WHAT THE TASK ASKS:
Copy the passage on Iho from "Iho is an autonomous" to "(in Mbaitoli LGA).", substituting "hamlets" for "villages".

PASSAGE SHOWN:
=== Section Start ===

= Ihuo =

Iho is an autonomous community in southeastern Nigeria, in Ikeduru, Imo state. It is located near Owerri. The name may be written and pronounced as Iho. The majority of inhabitants of this community refer to it as Iho-Dimeze and are sometimes referred to as "Dimeze"

== Geography ==
Iho Dimeze is made up of nineteen villages: Umuishi, Ishiafor Okpuala, Amukamara, Umuakpim, Ndiokwu, Obi-Umuori, Umunomo, Umuejike, Akpaka, Umuechem, Nowhere, Umushioke, Ezekwenjo, Umudim, Amaokwe-Okpuala, Umudimoche, Amueje, Umuezeala, and Umuagwu. Iho Dimeze is bordered by Akabo, Uzoagba, Ngugo, Atta (in Ikeduru LGA), Ogwa, and Mbieri (in Mbaitoli LGA).

== Facilities ==
Iho Dimeze has one of the most prominent markets in Ikeduru and Mbaitoli LGAs called "Eke Ije Dibia" (popularly "Eke Iho").

Workers from other LGAs and states find it difficult to leave. Workers in other LGAs still live in and commute to and from Iho. Some named their children "Ihomezie" or "Ihomezirim", meaning "Iho blessed me".

=== Section End ===

EXTRACTED DATA:

=== Section Start ===

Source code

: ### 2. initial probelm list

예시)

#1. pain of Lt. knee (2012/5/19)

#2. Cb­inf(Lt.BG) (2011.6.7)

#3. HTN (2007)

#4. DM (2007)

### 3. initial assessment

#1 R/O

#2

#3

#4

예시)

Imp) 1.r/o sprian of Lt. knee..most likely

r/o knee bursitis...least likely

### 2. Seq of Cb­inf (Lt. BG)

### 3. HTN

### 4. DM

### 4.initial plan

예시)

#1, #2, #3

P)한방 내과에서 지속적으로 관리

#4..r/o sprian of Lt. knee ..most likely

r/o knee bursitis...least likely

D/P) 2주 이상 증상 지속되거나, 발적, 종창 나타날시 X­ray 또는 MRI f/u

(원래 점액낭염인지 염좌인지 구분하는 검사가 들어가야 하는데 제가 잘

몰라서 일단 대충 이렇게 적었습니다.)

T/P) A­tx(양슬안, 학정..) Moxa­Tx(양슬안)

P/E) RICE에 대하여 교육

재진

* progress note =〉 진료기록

=== Section End ===

TASK SOLUTION:
Iho is an autonomous community in southeastern Nigeria, in Ikeduru, Imo state. It is located near Owerri. The name may be written and pronounced as Iho. The majority of inhabitants of this community refer to it as Iho-Dimeze and are sometimes referred to as "Dimeze"

== Geography ==
Iho Dimeze is made up of nineteen hamlets: Umuishi, Ishiafor Okpuala, Amukamara, Umuakpim, Ndiokwu, Obi-Umuori, Umunomo, Umuejike, Akpaka, Umuechem, Nowhere, Umushioke, Ezekwenjo, Umudim, Amaokwe-Okpuala, Umudimoche, Amueje, Umuezeala, and Umuagwu. Iho Dimeze is bordered by Akabo, Uzoagba, Ngugo, Atta (in Ikeduru LGA), Ogwa, and Mbieri (in Mbaitoli LGA).